**EXERCISE REQUIREMENTS:** For the data below, please report each line where the word "phép" is found.

Document understanding data:

'''

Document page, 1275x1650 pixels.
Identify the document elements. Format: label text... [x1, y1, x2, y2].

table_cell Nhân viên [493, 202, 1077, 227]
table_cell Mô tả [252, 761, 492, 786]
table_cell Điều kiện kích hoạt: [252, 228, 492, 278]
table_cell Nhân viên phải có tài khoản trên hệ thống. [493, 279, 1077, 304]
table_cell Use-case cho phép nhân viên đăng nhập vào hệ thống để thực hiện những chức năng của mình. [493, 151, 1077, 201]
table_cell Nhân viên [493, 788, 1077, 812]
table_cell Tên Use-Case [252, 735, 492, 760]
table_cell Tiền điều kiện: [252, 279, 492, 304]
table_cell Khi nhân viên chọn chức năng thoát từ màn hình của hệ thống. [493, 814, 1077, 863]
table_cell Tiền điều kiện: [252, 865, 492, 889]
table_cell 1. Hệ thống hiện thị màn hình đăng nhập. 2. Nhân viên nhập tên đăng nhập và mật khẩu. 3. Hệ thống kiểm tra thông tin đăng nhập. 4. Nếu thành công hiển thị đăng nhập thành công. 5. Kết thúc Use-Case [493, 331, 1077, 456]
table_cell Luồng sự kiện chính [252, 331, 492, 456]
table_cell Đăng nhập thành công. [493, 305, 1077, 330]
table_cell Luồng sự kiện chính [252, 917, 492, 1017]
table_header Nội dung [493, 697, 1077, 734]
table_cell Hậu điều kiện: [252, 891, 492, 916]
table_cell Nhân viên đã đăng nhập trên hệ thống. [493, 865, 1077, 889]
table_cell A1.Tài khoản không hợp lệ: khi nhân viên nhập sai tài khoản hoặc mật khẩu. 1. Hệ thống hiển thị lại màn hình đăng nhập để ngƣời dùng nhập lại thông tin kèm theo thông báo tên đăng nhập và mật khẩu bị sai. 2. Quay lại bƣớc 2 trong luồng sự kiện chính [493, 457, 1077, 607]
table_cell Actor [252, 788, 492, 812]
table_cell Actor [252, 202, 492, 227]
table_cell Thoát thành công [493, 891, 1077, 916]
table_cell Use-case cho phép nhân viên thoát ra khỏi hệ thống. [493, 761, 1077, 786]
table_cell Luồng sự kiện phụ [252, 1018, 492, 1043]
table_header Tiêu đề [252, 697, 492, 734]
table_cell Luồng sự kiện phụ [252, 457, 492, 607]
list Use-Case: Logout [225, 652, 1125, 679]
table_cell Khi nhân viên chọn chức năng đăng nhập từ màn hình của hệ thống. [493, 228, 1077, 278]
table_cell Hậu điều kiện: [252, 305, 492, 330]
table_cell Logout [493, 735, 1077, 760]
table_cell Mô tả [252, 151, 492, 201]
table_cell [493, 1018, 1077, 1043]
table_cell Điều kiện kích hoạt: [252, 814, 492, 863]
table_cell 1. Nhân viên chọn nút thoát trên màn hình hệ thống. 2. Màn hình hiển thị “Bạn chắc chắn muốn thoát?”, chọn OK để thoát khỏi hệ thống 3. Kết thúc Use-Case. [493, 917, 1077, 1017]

'''

**ANSWER TO THIS PROBLEM:**
table_cell Use-case cho phép nhân viên đăng nhập vào hệ thống để thực hiện những chức năng của mình. [493, 151, 1077, 201]
table_cell Use-case cho phép nhân viên thoát ra khỏi hệ thống. [493, 761, 1077, 786]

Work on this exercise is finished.